--- Requirement A ---
Answer these questions about the thread on adding batch geocoding:
(i) What kind of endpoint does sgillies say would make batch requests a little easier to use?
(ii) In sbma44's demo code, what happens to the results?
(iii) Which method of Python's multiprocessing module does sgillies name?

--- Text shown ---
_ _ _

Add batch geocoding feature #13

sgillies · 2015-08-11T16:11:47Z

https://www.mapbox.com/developers/api/geocoding/#batch

A POST endpoint for these batch requests would be a little easier to use, but no biggie.

sbma44 · 2015-08-24T22:09:22Z

Curious to talk through how to implement this. Basic problems:

batch is only useful if you're worried about throughput
if you're worried about throughput you're going to want to run parallel HTTP requests
parallel HTTP requests mean results will arrive asynchronously, which means you need to worry about mapping input to output, and there's not an obvious right way to do this independent of end-user implementation (from my perspective anyway). I could imagine a generator or something that resorts results before a return...

I don't have an elegant answer to this; in the demo code I just throw the results onto disk and expect the user to come back and sort it out.

sgillies · 2015-08-25T22:17:03Z

@sbma44 introducing users to parallel requests is going to run them up against the rate limits pretty quickly, isn't it? Say we create 12 threads and each makes a batch of 50 geocode queries... there's a UX issue to work out.

The mbx-geocode command has some support for batching built in already: it can get queries from stdin and doesn't presume that there's only one. We could collect queries into batches, send them to the batch geocode endpoint, and write out results out the batch, syncronously. If we gave users an async option, maybe we would also put on them the responsibility of looking in the query object of the responses instead of trusting in any order. There are already some standard methods in Python that behave like this. The multiprocessing module's imap_unordered() is one.

_ _ _

--- The data ---
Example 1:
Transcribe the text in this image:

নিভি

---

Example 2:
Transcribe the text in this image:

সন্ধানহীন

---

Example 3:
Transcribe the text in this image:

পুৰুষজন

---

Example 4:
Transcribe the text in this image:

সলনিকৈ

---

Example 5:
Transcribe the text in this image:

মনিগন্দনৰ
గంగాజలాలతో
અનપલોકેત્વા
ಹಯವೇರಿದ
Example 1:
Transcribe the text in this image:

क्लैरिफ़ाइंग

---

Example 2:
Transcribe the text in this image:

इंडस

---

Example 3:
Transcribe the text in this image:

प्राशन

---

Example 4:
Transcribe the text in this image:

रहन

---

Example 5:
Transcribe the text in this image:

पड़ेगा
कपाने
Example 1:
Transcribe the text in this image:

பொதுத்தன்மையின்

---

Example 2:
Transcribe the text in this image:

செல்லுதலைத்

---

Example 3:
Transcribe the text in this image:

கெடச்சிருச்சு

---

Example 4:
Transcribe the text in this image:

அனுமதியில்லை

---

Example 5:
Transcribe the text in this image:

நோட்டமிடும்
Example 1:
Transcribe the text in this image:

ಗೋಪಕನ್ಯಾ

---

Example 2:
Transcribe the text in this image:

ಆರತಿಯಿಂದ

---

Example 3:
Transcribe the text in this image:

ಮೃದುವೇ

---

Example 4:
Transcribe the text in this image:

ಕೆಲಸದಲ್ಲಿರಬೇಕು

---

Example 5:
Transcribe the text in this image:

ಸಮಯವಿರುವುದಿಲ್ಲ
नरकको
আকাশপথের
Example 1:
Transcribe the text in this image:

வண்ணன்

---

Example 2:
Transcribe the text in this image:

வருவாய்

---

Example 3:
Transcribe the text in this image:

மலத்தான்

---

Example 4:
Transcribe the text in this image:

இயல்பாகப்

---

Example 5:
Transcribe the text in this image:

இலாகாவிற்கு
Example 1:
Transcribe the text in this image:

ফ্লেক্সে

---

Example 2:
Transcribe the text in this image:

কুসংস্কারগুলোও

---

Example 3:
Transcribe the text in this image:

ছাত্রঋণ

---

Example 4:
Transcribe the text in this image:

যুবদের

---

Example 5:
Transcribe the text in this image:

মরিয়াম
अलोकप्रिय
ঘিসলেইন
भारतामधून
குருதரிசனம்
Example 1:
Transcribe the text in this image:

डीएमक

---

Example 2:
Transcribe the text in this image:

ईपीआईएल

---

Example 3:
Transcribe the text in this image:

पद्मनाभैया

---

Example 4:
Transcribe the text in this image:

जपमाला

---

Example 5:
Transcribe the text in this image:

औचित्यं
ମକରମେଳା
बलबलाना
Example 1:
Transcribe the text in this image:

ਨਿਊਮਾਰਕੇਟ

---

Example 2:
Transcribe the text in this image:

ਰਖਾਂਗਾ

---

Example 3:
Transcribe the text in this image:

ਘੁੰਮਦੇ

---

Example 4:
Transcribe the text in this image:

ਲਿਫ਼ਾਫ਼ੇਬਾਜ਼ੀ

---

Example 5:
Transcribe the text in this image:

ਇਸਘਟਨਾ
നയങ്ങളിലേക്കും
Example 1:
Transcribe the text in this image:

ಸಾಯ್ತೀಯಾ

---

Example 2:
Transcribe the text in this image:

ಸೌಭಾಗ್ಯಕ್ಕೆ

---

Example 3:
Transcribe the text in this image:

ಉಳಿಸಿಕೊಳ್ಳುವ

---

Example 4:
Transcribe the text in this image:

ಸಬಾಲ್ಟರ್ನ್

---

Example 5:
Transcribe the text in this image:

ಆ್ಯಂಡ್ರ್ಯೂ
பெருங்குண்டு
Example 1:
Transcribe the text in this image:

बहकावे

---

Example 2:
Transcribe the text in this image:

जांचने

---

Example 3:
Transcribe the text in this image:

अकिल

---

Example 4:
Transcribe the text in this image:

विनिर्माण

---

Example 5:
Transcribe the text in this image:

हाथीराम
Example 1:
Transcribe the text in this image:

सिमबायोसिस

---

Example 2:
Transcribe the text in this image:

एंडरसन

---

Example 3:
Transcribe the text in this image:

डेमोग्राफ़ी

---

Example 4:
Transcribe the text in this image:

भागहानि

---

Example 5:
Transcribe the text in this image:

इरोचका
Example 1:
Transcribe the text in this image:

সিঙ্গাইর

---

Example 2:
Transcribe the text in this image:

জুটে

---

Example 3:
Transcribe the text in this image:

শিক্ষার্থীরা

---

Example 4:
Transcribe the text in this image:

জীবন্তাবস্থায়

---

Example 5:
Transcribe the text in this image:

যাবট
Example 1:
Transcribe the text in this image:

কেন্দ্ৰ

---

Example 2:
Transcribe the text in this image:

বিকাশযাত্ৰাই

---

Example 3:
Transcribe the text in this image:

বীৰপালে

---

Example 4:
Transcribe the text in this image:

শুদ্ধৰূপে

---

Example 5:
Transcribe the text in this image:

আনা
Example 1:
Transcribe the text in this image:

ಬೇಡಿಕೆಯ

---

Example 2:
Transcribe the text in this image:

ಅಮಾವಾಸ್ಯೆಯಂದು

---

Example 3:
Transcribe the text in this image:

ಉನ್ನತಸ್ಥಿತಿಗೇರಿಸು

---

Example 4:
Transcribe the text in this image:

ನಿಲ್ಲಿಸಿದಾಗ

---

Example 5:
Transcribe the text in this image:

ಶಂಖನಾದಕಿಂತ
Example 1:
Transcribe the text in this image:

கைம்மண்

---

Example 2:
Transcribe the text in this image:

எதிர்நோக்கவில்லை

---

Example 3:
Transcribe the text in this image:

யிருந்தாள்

_ _ _

--- Requirement B ---
Retype the records without any changes, starting at their first line and stopping after the line that contains "பொதுத்தன்மையின்", with both of those lines included.

--- Output A ---
(i) A POST endpoint.
(ii) They are thrown onto disk, and the user is expected to come back and sort them out.
(iii) imap_unordered().

--- Output B ---
Example 1:
Transcribe the text in this image:

নিভি

---

Example 2:
Transcribe the text in this image:

সন্ধানহীন

---

Example 3:
Transcribe the text in this image:

পুৰুষজন

---

Example 4:
Transcribe the text in this image:

সলনিকৈ

---

Example 5:
Transcribe the text in this image:

মনিগন্দনৰ
గంగాజలాలతో
અનપલોકેત્વા
ಹಯವೇರಿದ
Example 1:
Transcribe the text in this image:

क्लैरिफ़ाइंग

---

Example 2:
Transcribe the text in this image:

इंडस

---

Example 3:
Transcribe the text in this image:

प्राशन

---

Example 4:
Transcribe the text in this image:

रहन

---

Example 5:
Transcribe the text in this image:

पड़ेगा
कपाने
Example 1:
Transcribe the text in this image:

பொதுத்தன்மையின்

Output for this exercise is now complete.